Joaquín Sorolla es uno de los artistas valencianos más importantes de nuestro arte.

Biografía

Nació el 27 de febrero de 1863 en la ciudad de Valencia. A la edad de 2 años se quedó huérfano de padre y madre y, tanto su hermano como él, fueron criados por su tía materna, Isabel y su marido. Estudió pintura y compartió estudio artístico con Mariano Benlliure.

Una vez finalizada su formación comenzó a presentar sus obras en concursos y exposiciones pero nadie le prestaba atención. Estudió a Velázquez en sus extensas estancias en el Museo del Prado y en 1833 pinta su primera obra realista “Estudio de Cristo”.

Éxito

A partir de entonces comenzó a cosechar un éxito detrás de otro gracias a lo cual fue enviado, por la Diputación Provincial de Valencia, a Roma a estudiar y empaparse del arte clásico y renacentista. Después viajó a París para conocer de primera mano el Impresionismo y empezó a tener contacto con vanguardistas como Sargent o Boldini. Cuando volvió pintó su obra “El Entierro de Cristo”, aunque no tuvo mucho éxito.

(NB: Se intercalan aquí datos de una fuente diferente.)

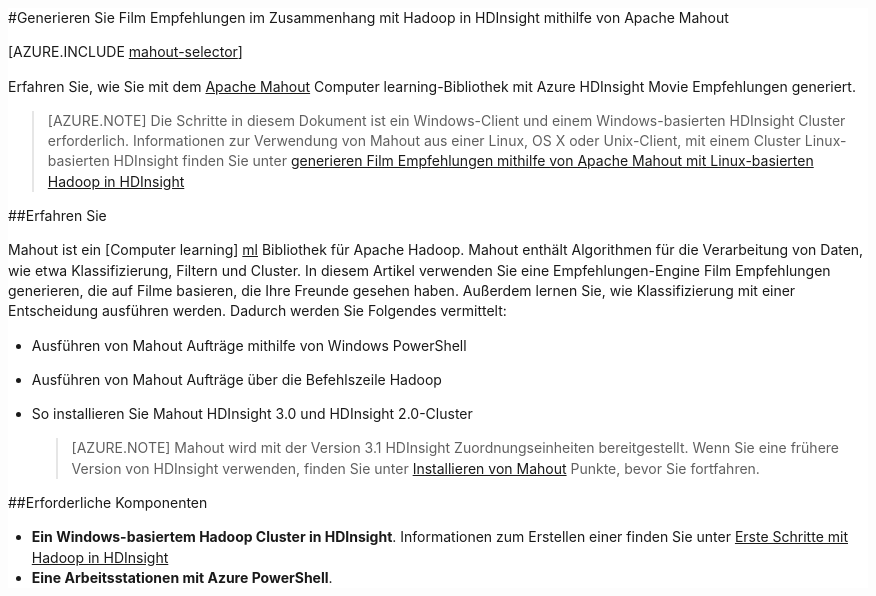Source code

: <properties
    pageTitle="Empfehlungen im Zusammenhang mit Mahout und WIndows-basierten HDInsight generieren | Microsoft Azure"
    description="Erfahren Sie, wie Sie mit dem Apache Mahout Computer lernen die Bibliothek Film Empfehlungen im Zusammenhang mit Windows-basierten HDInsight (Hadoop) generiert."
    services="hdinsight"
    documentationCenter=""
    authors="Blackmist"
    manager="jhubbard"
    editor="cgronlun"
    tags="azure-portal"/>

<tags
    ms.service="hdinsight"
    ms.workload="big-data"
    ms.tgt_pltfrm="na"
    ms.devlang="na"
    ms.topic="article"
    ms.date="10/11/2016"
    ms.author="larryfr"/>

#<a name="generate-movie-recommendations-by-using-apache-mahout-with-hadoop-in-hdinsight"></a>Generieren Sie Film Empfehlungen im Zusammenhang mit Hadoop in HDInsight mithilfe von Apache Mahout

[AZURE.INCLUDE [mahout-selector](../../includes/hdinsight-selector-mahout.md)]

Erfahren Sie, wie Sie mit dem [Apache Mahout](http://mahout.apache.org) Computer learning-Bibliothek mit Azure HDInsight Movie Empfehlungen generiert.

> [AZURE.NOTE] Die Schritte in diesem Dokument ist ein Windows-Client und einem Windows-basierten HDInsight Cluster erforderlich. Informationen zur Verwendung von Mahout aus einer Linux, OS X oder Unix-Client, mit einem Cluster Linux-basierten HDInsight finden Sie unter [generieren Film Empfehlungen mithilfe von Apache Mahout mit Linux-basierten Hadoop in HDInsight](hdinsight-hadoop-mahout-linux-mac.md)


##<a name="learn"></a>Erfahren Sie

Mahout ist ein [Computer learning] [ ml] Bibliothek für Apache Hadoop. Mahout enthält Algorithmen für die Verarbeitung von Daten, wie etwa Klassifizierung, Filtern und Cluster. In diesem Artikel verwenden Sie eine Empfehlungen-Engine Film Empfehlungen generieren, die auf Filme basieren, die Ihre Freunde gesehen haben. Außerdem lernen Sie, wie Klassifizierung mit einer Entscheidung ausführen werden. Dadurch werden Sie Folgendes vermittelt:

* Ausführen von Mahout Aufträge mithilfe von Windows PowerShell

* Ausführen von Mahout Aufträge über die Befehlszeile Hadoop

* So installieren Sie Mahout HDInsight 3.0 und HDInsight 2.0-Cluster

    > [AZURE.NOTE] Mahout wird mit der Version 3.1 HDInsight Zuordnungseinheiten bereitgestellt. Wenn Sie eine frühere Version von HDInsight verwenden, finden Sie unter [Installieren von Mahout](#install) Punkte, bevor Sie fortfahren.

##<a name="prerequisites"></a>Erforderliche Komponenten

- **Ein Windows-basiertem Hadoop Cluster in HDInsight**. Informationen zum Erstellen einer finden Sie unter [Erste Schritte mit Hadoop in HDInsight][getstarted]
- **Eine Arbeitsstationen mit Azure PowerShell**.


[build]: http://mahout.apache.org/developers/buildingmahout.html
[aps]: ../powershell-install-configure.md
[movielens]: http://grouplens.org/datasets/movielens/
[100k]: http://files.grouplens.org/datasets/movielens/ml-100k.zip
[getstarted]: hdinsight-hadoop-linux-tutorial-get-started.md
[upload]: hdinsight-upload-data.md
[ml]: http://en.wikipedia.org/wiki/Machine_learning
[forest]: http://en.wikipedia.org/wiki/Random_forest
[management]: https://manage.windowsazure.com/
[enableremote]: ./media/hdinsight-mahout/enableremote.png
[connect]: ./media/hdinsight-mahout/connect.png
[hadoopcli]: ./media/hdinsight-mahout/hadoopcli.png
[tools]: https://github.com/Blackmist/hdinsight-tools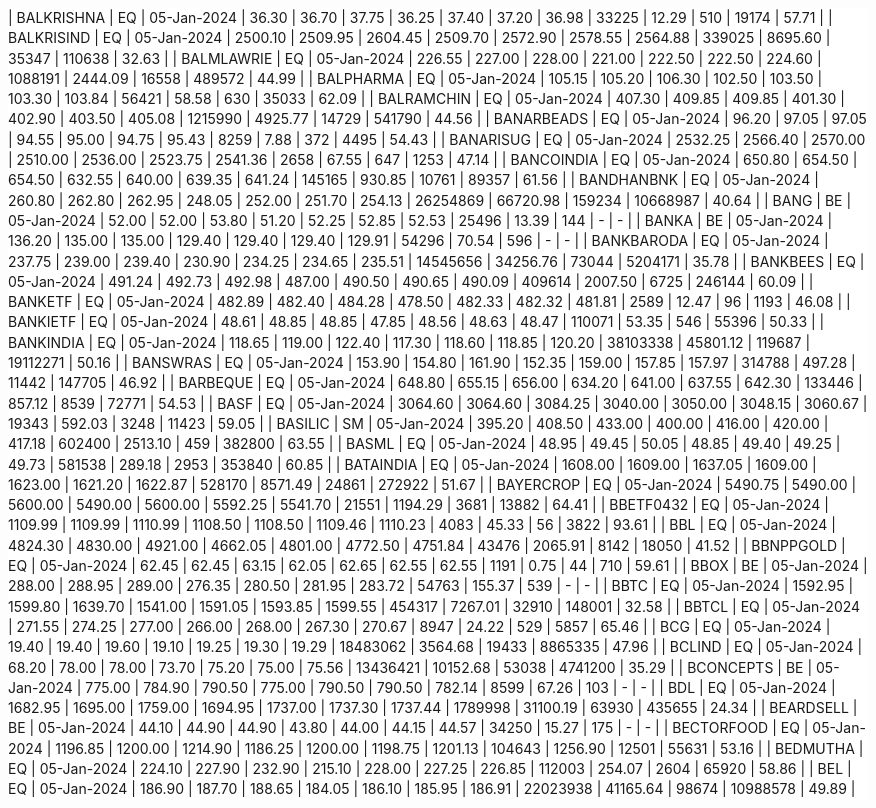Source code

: | BALKRISHNA | EQ | 05-Jan-2024 | 36.30 | 36.70 | 37.75 | 36.25 | 37.40 | 37.20 | 36.98 | 33225 | 12.29 | 510 | 19174 | 57.71 |
| BALKRISIND | EQ | 05-Jan-2024 | 2500.10 | 2509.95 | 2604.45 | 2509.70 | 2572.90 | 2578.55 | 2564.88 | 339025 | 8695.60 | 35347 | 110638 | 32.63 |
| BALMLAWRIE | EQ | 05-Jan-2024 | 226.55 | 227.00 | 228.00 | 221.00 | 222.50 | 222.50 | 224.60 | 1088191 | 2444.09 | 16558 | 489572 | 44.99 |
| BALPHARMA | EQ | 05-Jan-2024 | 105.15 | 105.20 | 106.30 | 102.50 | 103.50 | 103.30 | 103.84 | 56421 | 58.58 | 630 | 35033 | 62.09 |
| BALRAMCHIN | EQ | 05-Jan-2024 | 407.30 | 409.85 | 409.85 | 401.30 | 402.90 | 403.50 | 405.08 | 1215990 | 4925.77 | 14729 | 541790 | 44.56 |
| BANARBEADS | EQ | 05-Jan-2024 | 96.20 | 97.05 | 97.05 | 94.55 | 95.00 | 94.75 | 95.43 | 8259 | 7.88 | 372 | 4495 | 54.43 |
| BANARISUG | EQ | 05-Jan-2024 | 2532.25 | 2566.40 | 2570.00 | 2510.00 | 2536.00 | 2523.75 | 2541.36 | 2658 | 67.55 | 647 | 1253 | 47.14 |
| BANCOINDIA | EQ | 05-Jan-2024 | 650.80 | 654.50 | 654.50 | 632.55 | 640.00 | 639.35 | 641.24 | 145165 | 930.85 | 10761 | 89357 | 61.56 |
| BANDHANBNK | EQ | 05-Jan-2024 | 260.80 | 262.80 | 262.95 | 248.05 | 252.00 | 251.70 | 254.13 | 26254869 | 66720.98 | 159234 | 10668987 | 40.64 |
| BANG | BE | 05-Jan-2024 | 52.00 | 52.00 | 53.80 | 51.20 | 52.25 | 52.85 | 52.53 | 25496 | 13.39 | 144 | - | - |
| BANKA | BE | 05-Jan-2024 | 136.20 | 135.00 | 135.00 | 129.40 | 129.40 | 129.40 | 129.91 | 54296 | 70.54 | 596 | - | - |
| BANKBARODA | EQ | 05-Jan-2024 | 237.75 | 239.00 | 239.40 | 230.90 | 234.25 | 234.65 | 235.51 | 14545656 | 34256.76 | 73044 | 5204171 | 35.78 |
| BANKBEES | EQ | 05-Jan-2024 | 491.24 | 492.73 | 492.98 | 487.00 | 490.50 | 490.65 | 490.09 | 409614 | 2007.50 | 6725 | 246144 | 60.09 |
| BANKETF | EQ | 05-Jan-2024 | 482.89 | 482.40 | 484.28 | 478.50 | 482.33 | 482.32 | 481.81 | 2589 | 12.47 | 96 | 1193 | 46.08 |
| BANKIETF | EQ | 05-Jan-2024 | 48.61 | 48.85 | 48.85 | 47.85 | 48.56 | 48.63 | 48.47 | 110071 | 53.35 | 546 | 55396 | 50.33 |
| BANKINDIA | EQ | 05-Jan-2024 | 118.65 | 119.00 | 122.40 | 117.30 | 118.60 | 118.85 | 120.20 | 38103338 | 45801.12 | 119687 | 19112271 | 50.16 |
| BANSWRAS | EQ | 05-Jan-2024 | 153.90 | 154.80 | 161.90 | 152.35 | 159.00 | 157.85 | 157.97 | 314788 | 497.28 | 11442 | 147705 | 46.92 |
| BARBEQUE | EQ | 05-Jan-2024 | 648.80 | 655.15 | 656.00 | 634.20 | 641.00 | 637.55 | 642.30 | 133446 | 857.12 | 8539 | 72771 | 54.53 |
| BASF | EQ | 05-Jan-2024 | 3064.60 | 3064.60 | 3084.25 | 3040.00 | 3050.00 | 3048.15 | 3060.67 | 19343 | 592.03 | 3248 | 11423 | 59.05 |
| BASILIC | SM | 05-Jan-2024 | 395.20 | 408.50 | 433.00 | 400.00 | 416.00 | 420.00 | 417.18 | 602400 | 2513.10 | 459 | 382800 | 63.55 |
| BASML | EQ | 05-Jan-2024 | 48.95 | 49.45 | 50.05 | 48.85 | 49.40 | 49.25 | 49.73 | 581538 | 289.18 | 2953 | 353840 | 60.85 |
| BATAINDIA | EQ | 05-Jan-2024 | 1608.00 | 1609.00 | 1637.05 | 1609.00 | 1623.00 | 1621.20 | 1622.87 | 528170 | 8571.49 | 24861 | 272922 | 51.67 |
| BAYERCROP | EQ | 05-Jan-2024 | 5490.75 | 5490.00 | 5600.00 | 5490.00 | 5600.00 | 5592.25 | 5541.70 | 21551 | 1194.29 | 3681 | 13882 | 64.41 |
| BBETF0432 | EQ | 05-Jan-2024 | 1109.99 | 1109.99 | 1110.99 | 1108.50 | 1108.50 | 1109.46 | 1110.23 | 4083 | 45.33 | 56 | 3822 | 93.61 |
| BBL | EQ | 05-Jan-2024 | 4824.30 | 4830.00 | 4921.00 | 4662.05 | 4801.00 | 4772.50 | 4751.84 | 43476 | 2065.91 | 8142 | 18050 | 41.52 |
| BBNPPGOLD | EQ | 05-Jan-2024 | 62.45 | 62.45 | 63.15 | 62.05 | 62.65 | 62.55 | 62.55 | 1191 | 0.75 | 44 | 710 | 59.61 |
| BBOX | BE | 05-Jan-2024 | 288.00 | 288.95 | 289.00 | 276.35 | 280.50 | 281.95 | 283.72 | 54763 | 155.37 | 539 | - | - |
| BBTC | EQ | 05-Jan-2024 | 1592.95 | 1599.80 | 1639.70 | 1541.00 | 1591.05 | 1593.85 | 1599.55 | 454317 | 7267.01 | 32910 | 148001 | 32.58 |
| BBTCL | EQ | 05-Jan-2024 | 271.55 | 274.25 | 277.00 | 266.00 | 268.00 | 267.30 | 270.67 | 8947 | 24.22 | 529 | 5857 | 65.46 |
| BCG | EQ | 05-Jan-2024 | 19.40 | 19.40 | 19.60 | 19.10 | 19.25 | 19.30 | 19.29 | 18483062 | 3564.68 | 19433 | 8865335 | 47.96 |
| BCLIND | EQ | 05-Jan-2024 | 68.20 | 78.00 | 78.00 | 73.70 | 75.20 | 75.00 | 75.56 | 13436421 | 10152.68 | 53038 | 4741200 | 35.29 |
| BCONCEPTS | BE | 05-Jan-2024 | 775.00 | 784.90 | 790.50 | 775.00 | 790.50 | 790.50 | 782.14 | 8599 | 67.26 | 103 | - | - |
| BDL | EQ | 05-Jan-2024 | 1682.95 | 1695.00 | 1759.00 | 1694.95 | 1737.00 | 1737.30 | 1737.44 | 1789998 | 31100.19 | 63930 | 435655 | 24.34 |
| BEARDSELL | BE | 05-Jan-2024 | 44.10 | 44.90 | 44.90 | 43.80 | 44.00 | 44.15 | 44.57 | 34250 | 15.27 | 175 | - | - |
| BECTORFOOD | EQ | 05-Jan-2024 | 1196.85 | 1200.00 | 1214.90 | 1186.25 | 1200.00 | 1198.75 | 1201.13 | 104643 | 1256.90 | 12501 | 55631 | 53.16 |
| BEDMUTHA | EQ | 05-Jan-2024 | 224.10 | 227.90 | 232.90 | 215.10 | 228.00 | 227.25 | 226.85 | 112003 | 254.07 | 2604 | 65920 | 58.86 |
| BEL | EQ | 05-Jan-2024 | 186.90 | 187.70 | 188.65 | 184.05 | 186.10 | 185.95 | 186.91 | 22023938 | 41165.64 | 98674 | 10988578 | 49.89 |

Por aquella época se casó con Clotilde García con la que vivió en Italia y luego en Madrid, donde Sorolla alcanzó la fama como pintor. Con ella tuvo tres hijos: María Clotilde, Joaquín y Elena.

Luminismo

Desarrolló un nuevo estilo pictórico, que él dio en llamar “Luminismo” y comenzó a pintar al aire libre, lo que le confirió una gran maestría con la luz. De esta época son obras como “La Vuelta de la pesca” o “La playa de Valencia”.

La ciudad de Valencia le nombró hijo predilecto y le puso su nombre a una calle, además, una exposición realizada en París le dio fama mundial pudiendo luego exponer en Nueva York, Buffalo, Chicago y Boston con gran éxito de crítica.

Sus últimos años

Ya en sus últimos años de vida se centró en su trabajo de retratista haciéndoles retratos a personajes como Machado, Pérez Galdós, El rey Alfonso XIII o Vicente Blasco Ibáñez, además de otros tantos a su familia y a sí mismo. En esa etapa fue académico y profesor de composición y color en la Escuela de Bellas Artes de Madrid.

En 1920 sufrió una hemiplejía que le deja el lado izquierdo del cuerpo paralizado y tres años después, en 1923 en Cercedilla, Madrid, falleció aunque su legado va a quedar hasta el fin de los tiempos.